--- MATERIAL FOR THIS TASK Enclosed Below ---
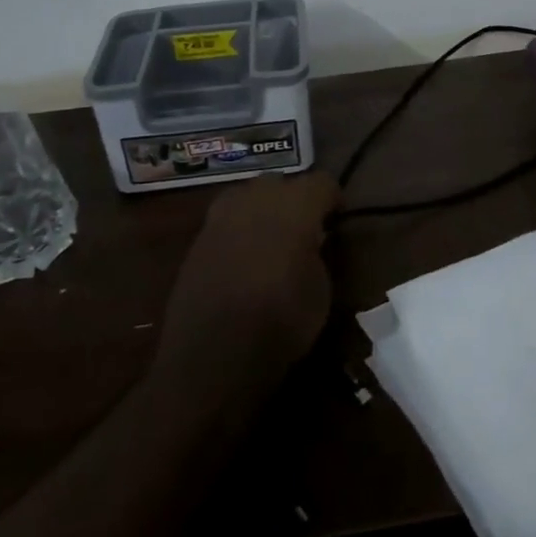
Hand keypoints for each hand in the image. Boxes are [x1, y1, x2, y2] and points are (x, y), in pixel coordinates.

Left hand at [152, 170, 339, 406]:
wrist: (211, 354)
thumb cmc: (280, 321)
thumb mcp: (320, 291)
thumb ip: (317, 253)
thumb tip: (310, 242)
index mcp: (296, 204)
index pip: (322, 182)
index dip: (333, 200)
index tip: (336, 222)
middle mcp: (258, 196)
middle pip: (283, 184)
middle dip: (295, 201)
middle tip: (303, 232)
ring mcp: (223, 213)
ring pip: (251, 197)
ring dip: (264, 212)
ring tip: (270, 244)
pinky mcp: (199, 236)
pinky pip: (228, 221)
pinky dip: (239, 232)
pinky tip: (243, 260)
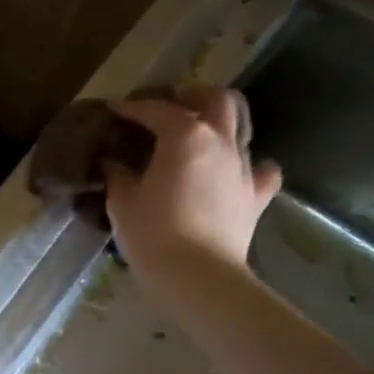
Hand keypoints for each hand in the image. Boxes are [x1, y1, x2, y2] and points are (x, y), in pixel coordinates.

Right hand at [104, 87, 281, 276]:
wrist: (199, 277)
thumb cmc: (153, 234)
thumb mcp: (122, 202)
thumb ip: (118, 175)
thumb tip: (112, 163)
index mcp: (185, 135)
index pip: (156, 109)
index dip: (132, 107)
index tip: (115, 110)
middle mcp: (220, 141)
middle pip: (216, 99)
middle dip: (192, 96)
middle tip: (170, 108)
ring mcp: (244, 167)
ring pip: (241, 126)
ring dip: (219, 123)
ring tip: (197, 136)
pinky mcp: (256, 196)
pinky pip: (261, 169)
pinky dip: (248, 164)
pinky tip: (232, 172)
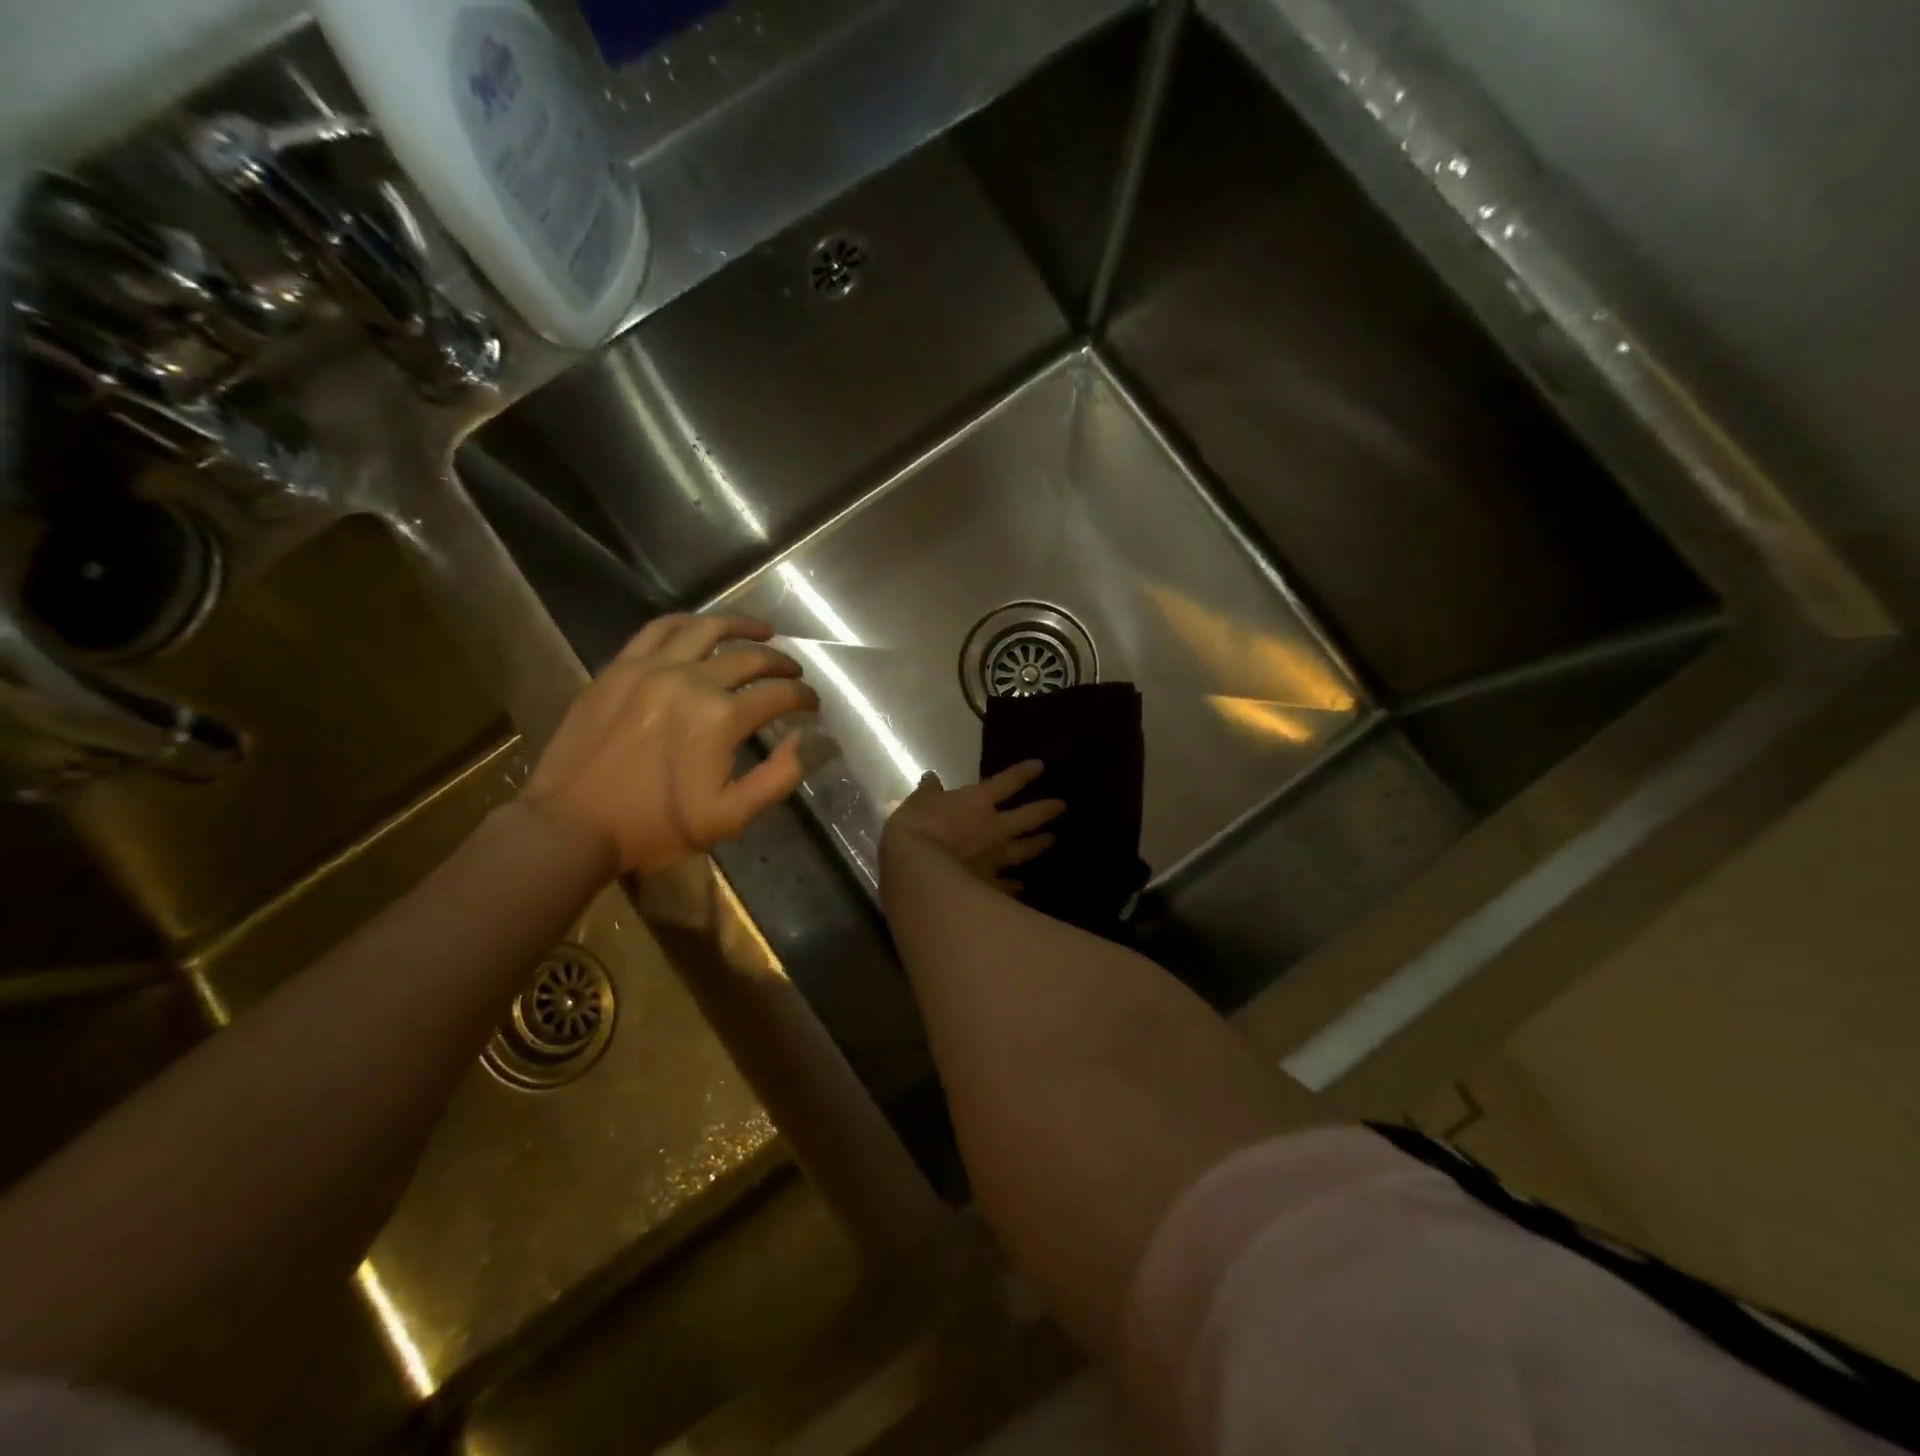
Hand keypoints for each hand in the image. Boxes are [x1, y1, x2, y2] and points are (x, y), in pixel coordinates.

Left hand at [525, 614, 817, 875]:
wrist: (573, 825)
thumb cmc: (655, 827)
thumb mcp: (730, 817)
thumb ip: (777, 778)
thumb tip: (802, 739)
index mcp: (721, 718)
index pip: (778, 696)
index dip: (803, 698)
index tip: (812, 704)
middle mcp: (691, 681)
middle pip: (749, 658)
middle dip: (781, 664)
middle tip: (794, 673)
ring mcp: (650, 668)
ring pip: (706, 629)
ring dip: (741, 627)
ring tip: (762, 631)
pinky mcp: (619, 668)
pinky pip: (658, 630)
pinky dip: (688, 623)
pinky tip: (700, 627)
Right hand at [883, 761, 1065, 892]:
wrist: (919, 871)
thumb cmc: (916, 828)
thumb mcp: (918, 802)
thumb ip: (928, 792)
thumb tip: (931, 778)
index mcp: (978, 802)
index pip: (1007, 782)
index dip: (1024, 773)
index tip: (1040, 766)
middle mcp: (995, 828)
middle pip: (1028, 817)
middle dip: (1046, 810)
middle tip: (1062, 806)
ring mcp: (996, 858)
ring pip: (1025, 850)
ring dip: (1039, 844)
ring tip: (1051, 840)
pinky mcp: (989, 885)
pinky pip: (1008, 885)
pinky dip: (1016, 886)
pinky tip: (1022, 887)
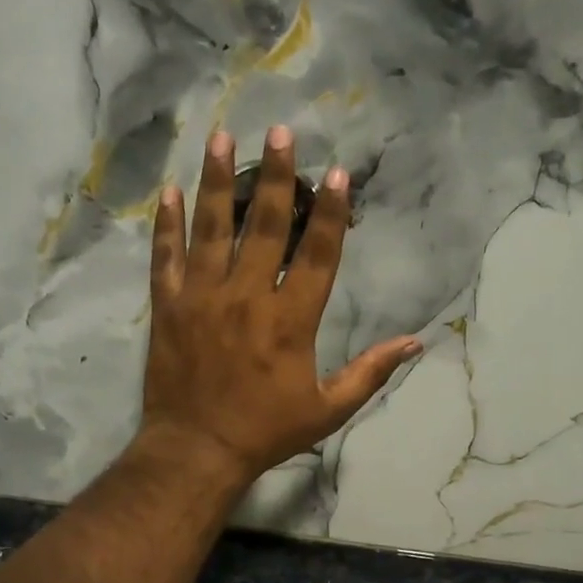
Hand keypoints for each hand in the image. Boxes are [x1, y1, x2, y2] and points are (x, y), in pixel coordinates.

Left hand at [141, 126, 420, 481]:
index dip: (332, 212)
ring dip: (218, 180)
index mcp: (291, 319)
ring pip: (212, 227)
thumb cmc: (266, 431)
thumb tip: (416, 342)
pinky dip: (167, 224)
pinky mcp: (168, 306)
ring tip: (222, 137)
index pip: (318, 253)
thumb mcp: (328, 409)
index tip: (339, 174)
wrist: (196, 450)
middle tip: (281, 132)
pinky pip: (166, 256)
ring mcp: (203, 297)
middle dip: (277, 176)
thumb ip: (370, 372)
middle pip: (266, 224)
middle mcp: (247, 296)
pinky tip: (170, 191)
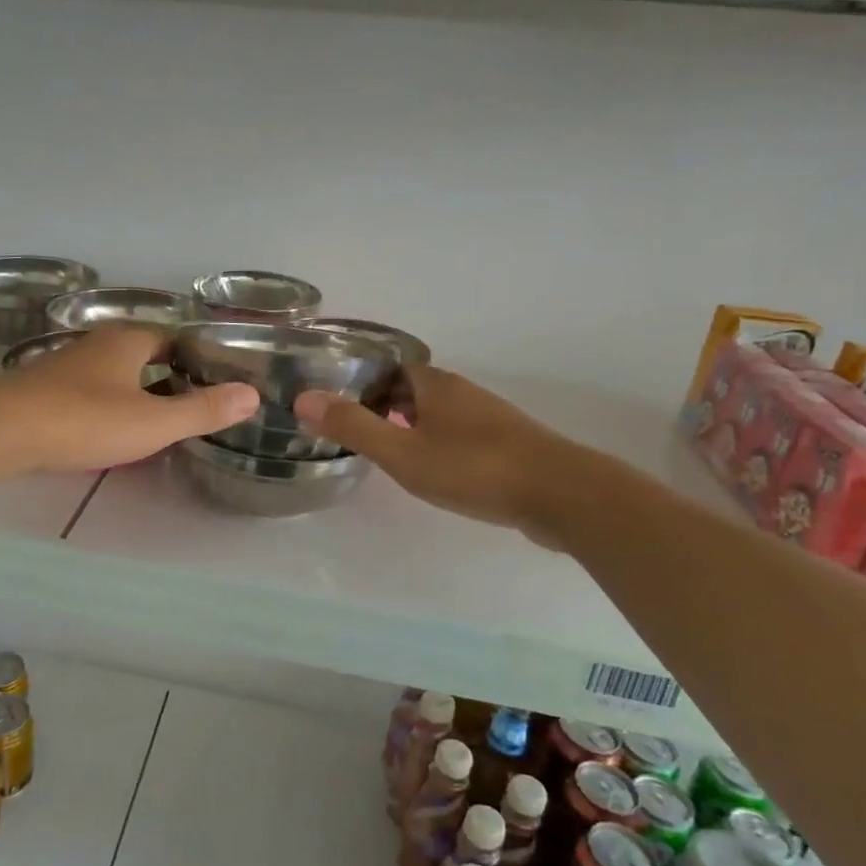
--- End of Enclosed MATERIAL FOR THIS TASK ---
**REQUIRED WORK:** Give again, exactly, the lines starting at the first entry above and ending at the line with "pinky tip: (243, 260)"; please leave pictures out.

**REPLY TO THE TASK:**
Hand keypoints for each hand in the image. Boxes are [x1, y1, x2, y2] and points are (x, y), in pixel coordinates.

Left hand at [152, 170, 339, 406]:
wrist: (211, 354)
thumb cmc: (280, 321)
thumb mcp: (320, 291)
thumb ip: (317, 253)
thumb tip: (310, 242)
index mcp: (296, 204)
index pip: (322, 182)
index dip: (333, 200)
index tip: (336, 222)
middle mcp: (258, 196)
middle pip: (283, 184)
middle dip: (295, 201)
middle tip: (303, 232)
ring mcp: (223, 213)
ring pip: (251, 197)
ring dip: (264, 212)
ring tip: (270, 244)
pinky mcp: (199, 236)
pinky pip: (228, 221)
pinky dip: (239, 232)
pinky tip: (243, 260)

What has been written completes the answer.